Ultrathin cables, the smallest sensors and, dependent on the coating, wafers reflecting in a wide variety of colors: how the Fraunhofer EMFT makes practical use of these tiny technologies was illustrated during a tour of the institute with its numerous laboratories and exhibits. The pupils were also able to take a look inside the clean room, at least initially only from the visitor corridor through the window. The girls were particularly fascinated by the effort that goes into keeping the air in the cleanroom almost completely free of particles and what this means for the scientists' day-to-day work.

A highlight that no laboratory tour should be without was the cryo lab, with its sparkling golden cryostat. The confirmation that it was real gold, "but only the coating, unfortunately it's not solid gold after all", earned appreciative looks from the students.

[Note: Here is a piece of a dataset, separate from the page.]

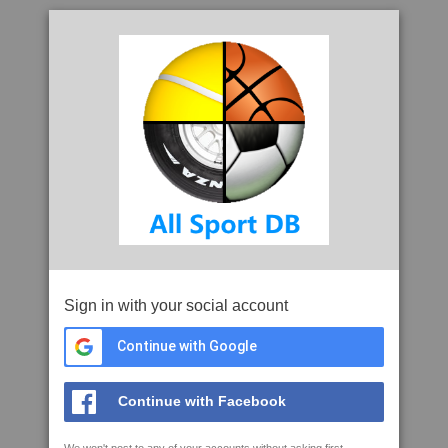
Sign in with your social account
Continue with Google
Continue with Facebook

The girls continued with workshops in which they were allowed to lend a hand themselves, organized by female scientists from Fraunhofer EMFT, who were also able to give a personal insight into their work as researchers. In the smaller workshop groups, the initially shy students came to life and were delighted to be able to put their theoretical knowledge from physics lessons into practice. "URI!" came out of several mouths as if shot from a gun when asked about the relationship between current, voltage and resistance – experts know that this refers to Ohm's law. With the formula in mind, the girls then built small circuits, applied voltage and measured various resistances. The students also had a lot of fun with the thermal imaging camera, through which they were able to observe that heat is generated at the resistor. Daniela Zahn, a scientist at the Fraunhofer EMFT, explained that this is also used to look for defects on the wafers. There is usually something wrong where more heat is generated.

What does chocolate have to do with the speed of light?

Very thin and delicate: The silicon wafers made a great souvenir.

An experiment, whose main protagonists were a microwave oven and a bar of chocolate, showed how heat also makes other, otherwise invisible, phenomena visible. The girls had previously learned in the cryo lab that microwaves are used to control the qubits on the chips in the cryostat. Of course, all the pupils knew from their own kitchens that microwaves can heat food. The fact that the wavelength, which is determined by the melting centers in the chocolate, and the frequency of the microwave can be used to determine the speed of light – that was new to everyone. The result, which was close to the actual value, was all the more impressive.

A group of four girls – no more could fit into the confined space – were allowed to take a look inside the cleanroom laboratory. Of course, this included putting on full-body protective clothing, from overshoes to headgear, before the girls were allowed to handle the tools in the cleanroom themselves. The schoolgirls were able to try out how much precision doctoral student Alexandra Schewski needs every day to work with the incredibly thin materials using vacuum wafer tweezers.

This year's MQV Girls'Day at the Fraunhofer EMFT ended with the realization that the profession of a scientist is extremely diverse and can also take place outside the laboratory. The wafers were given to the girls to take home as a reminder of the tiny technologies.